How to complete this task. Return nothing but the lines from the line containing "Can you tell which" through the last line of the records, reproduced exactly.

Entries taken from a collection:
++++++++

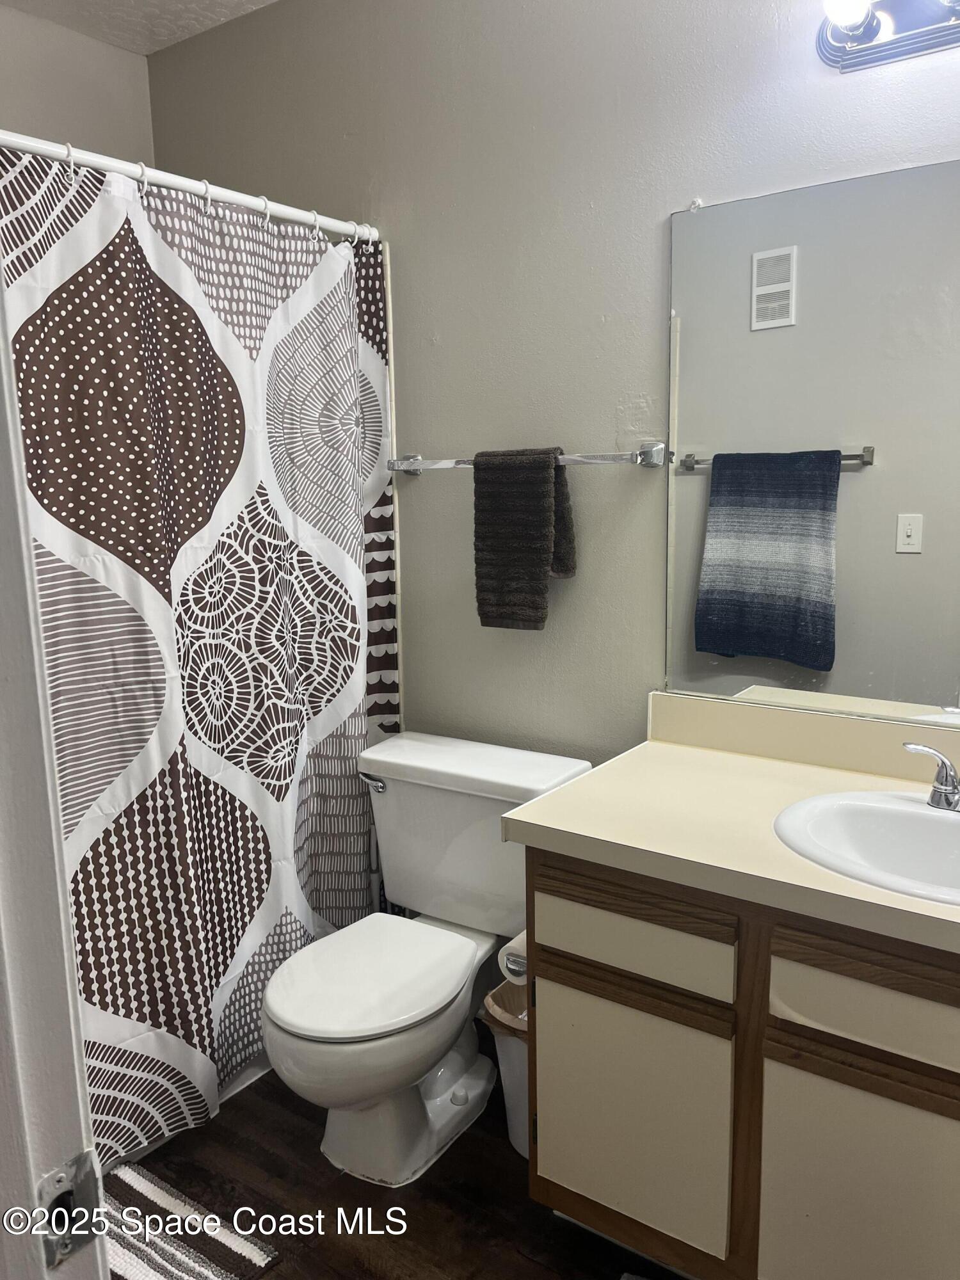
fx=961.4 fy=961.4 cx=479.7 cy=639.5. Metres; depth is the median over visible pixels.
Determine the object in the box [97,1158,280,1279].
bath mat
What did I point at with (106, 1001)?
shower curtain
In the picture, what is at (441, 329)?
back wall
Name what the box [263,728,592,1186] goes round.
toilet
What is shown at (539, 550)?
hand towel
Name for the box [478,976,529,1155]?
trash can
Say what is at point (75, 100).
left wall
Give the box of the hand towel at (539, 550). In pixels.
[472,446,577,633]
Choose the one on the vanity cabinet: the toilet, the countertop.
the countertop
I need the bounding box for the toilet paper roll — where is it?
[496,930,528,984]
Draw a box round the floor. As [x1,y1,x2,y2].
[112,1058,683,1279]
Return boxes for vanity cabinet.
[522,844,959,1279]
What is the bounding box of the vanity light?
[816,0,959,73]
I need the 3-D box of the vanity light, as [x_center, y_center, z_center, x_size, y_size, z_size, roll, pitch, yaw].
[0.791,-1.004,1.440,0.602,0.119,0.167,6,12,35]
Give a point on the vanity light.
(937, 31)
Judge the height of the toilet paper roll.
0.089 m
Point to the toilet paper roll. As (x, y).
(512, 966)
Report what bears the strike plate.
attached to the door frame
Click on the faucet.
(940, 792)
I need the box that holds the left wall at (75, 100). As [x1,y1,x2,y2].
[0,2,155,169]
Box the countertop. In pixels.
[496,695,959,960]
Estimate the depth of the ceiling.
2.43 m
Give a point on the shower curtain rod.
(235, 200)
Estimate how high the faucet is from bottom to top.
0.115 m
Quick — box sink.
[773,787,959,906]
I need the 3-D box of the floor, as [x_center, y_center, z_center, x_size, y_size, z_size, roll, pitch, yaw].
[-0.222,1.257,1.231,3.238,0.091,2.442,6,12,35]
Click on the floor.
(296, 1117)
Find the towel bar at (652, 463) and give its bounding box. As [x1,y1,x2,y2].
[388,440,665,474]
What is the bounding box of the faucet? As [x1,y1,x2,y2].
[902,739,959,811]
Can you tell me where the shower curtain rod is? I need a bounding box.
[0,128,383,243]
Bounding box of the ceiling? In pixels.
[0,0,279,55]
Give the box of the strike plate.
[37,1149,103,1268]
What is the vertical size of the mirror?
0.987 m
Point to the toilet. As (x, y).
(457, 805)
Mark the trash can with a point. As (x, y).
(512, 1039)
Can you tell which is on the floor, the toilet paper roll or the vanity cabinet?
the vanity cabinet
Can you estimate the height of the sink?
0.158 m
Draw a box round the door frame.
[0,272,109,1279]
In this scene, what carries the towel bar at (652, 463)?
attached to the back wall at (441, 329)
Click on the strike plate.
(88, 1200)
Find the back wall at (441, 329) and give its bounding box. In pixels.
[149,0,959,791]
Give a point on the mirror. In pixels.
(747, 555)
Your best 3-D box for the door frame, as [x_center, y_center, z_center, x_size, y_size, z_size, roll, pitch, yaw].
[-0.150,0.292,0.428,0.905,2.087,0.188,6,12,35]
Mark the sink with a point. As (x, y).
(929, 816)
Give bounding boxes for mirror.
[664,156,959,731]
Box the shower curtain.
[0,140,399,1169]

++++++++

Response to the task.
Can you tell which is on the floor, the toilet paper roll or the vanity cabinet?
the vanity cabinet
Can you estimate the height of the sink?
0.158 m
Draw a box round the door frame.
[0,272,109,1279]
In this scene, what carries the towel bar at (652, 463)?
attached to the back wall at (441, 329)
Click on the strike plate.
(88, 1200)
Find the back wall at (441, 329) and give its bounding box. In pixels.
[149,0,959,791]
Give a point on the mirror. In pixels.
(747, 555)
Your best 3-D box for the door frame, as [x_center, y_center, z_center, x_size, y_size, z_size, roll, pitch, yaw].
[-0.150,0.292,0.428,0.905,2.087,0.188,6,12,35]
Mark the sink with a point. As (x, y).
(929, 816)
Give bounding boxes for mirror.
[664,156,959,731]
Box the shower curtain.
[0,140,399,1169]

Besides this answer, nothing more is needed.